Government-owned Banks and Development: on Unintended Consequences of Bank Privatizations - 4th QMUL Economics and Finance Workshop Best Paper 

Coverage: World Bank

This paper examines the effects of government-owned banks on local economic performance. The paper exploits the geographical location of branches and timing variation on reform participation to estimate the effects of bank privatizations. Reform participant banks that remained under the State Governments administration did not go through any change in behavior. Privatized banks, however, displayed a large contraction in lending supply and branch operation. This contraction was more severe in less developed locations. On one hand, localities exposed to privatization experienced a large relative contraction in the economic and financial outcomes when compared to their pre-reform trend. Localities that were exposed to the reform through branches from banks that were restructured and not privatized, did not display the same behavior. The paper also provides evidence that this reduction is likely driven by higher firms’ financial constraints after the privatization and not by bloated payrolls due to political patronage before the reform. Banks that were privatized also displayed an increase in their profitability and financial strength after the reform, which suggesting positive effects of privatization on financial stability.Overall, the findings suggest that there is a trade-off between government-owned banks benefits to the real economy and its financial costs.

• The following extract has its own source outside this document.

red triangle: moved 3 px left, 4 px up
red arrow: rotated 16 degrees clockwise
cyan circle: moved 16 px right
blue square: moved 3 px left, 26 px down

Words Can Hurt: How Political Communication Can Change the Pace of an Epidemic (with Jessica Gagete-Miranda and Paula Rettl) -  Working paper at CEPR Covid Economics: Vetted and real-time papers, Issue 12 (2020): 104-137 

Coverage (in Portuguese): O Globo, CNN Brazil,  Jovem Pan

While elite-cue effects on public opinion are well-documented, questions remain as to when and why voters use elite cues to inform their opinions and behaviors. Using experimental and observational data from Brazil during the COVID-19 pandemic, we study how leader cues influence decisions about issues of direct personal relevance. Relying on an event study design, we first document a divergence in mobility and excess-death trends between municipalities with low or high concentrations of Bolsonaro voters. We argue that these patterns are explained by Bolsonaro polarizing the electorate regarding COVID-19-related issues. Evidence from two pre-registered survey experiments supports this argument. We also explore whether voters react to Bolsonaro’s cues as a way to make decisions with little cognitive effort (heuristics) or to express group membership (expressive utility). Results from our survey experiments show that the effects of Bolsonaro’s cues among his supporters tend to be stronger for individuals that both strongly identify with the leader and have high cognitive resources. Findings are less clear for Bolsonaro opponents. We conclude that in-groups may follow political-elite cues to protect their social-political identity even in situations where the decision at hand has direct implications for their well-being and way of life.


Work in Progress

The Impact of  Instant Payments on Labor Outcomes: Evidence from Pix (with Giorgia Barboni, Bermardo Ricca, and Jose Renato Ornerlas)

Evaluating the take-up of digital programs: Evidence from a debt relief program in Brazil (with Daniel Grimaldi, Jessica Gagete-Miranda, Jose Renato Ornerlas and Diego Vera-Cossio)

Distributional Consequences of Sovereign Default Risk (with Andrea Camilli, Marta Giagheddu and Silvia Marchesi)


Pre-Doctoral Publications

Mariani, Lucas Argentieri, and  Laurini, Marcio Poletti. "Implicit Inflation and Risk Premiums in the Brazilian Fixed Income Market." Emerging Markets Finance and Trade 53, no. 8 (2017): 1836-1853.


Policy Papers

Nel, Jacobus, and Lucas A. Mariani. Economic impacts of FATF recommendations and grey-listing announcement. Economic Research Southern Africa Working Paper No. 05/2022.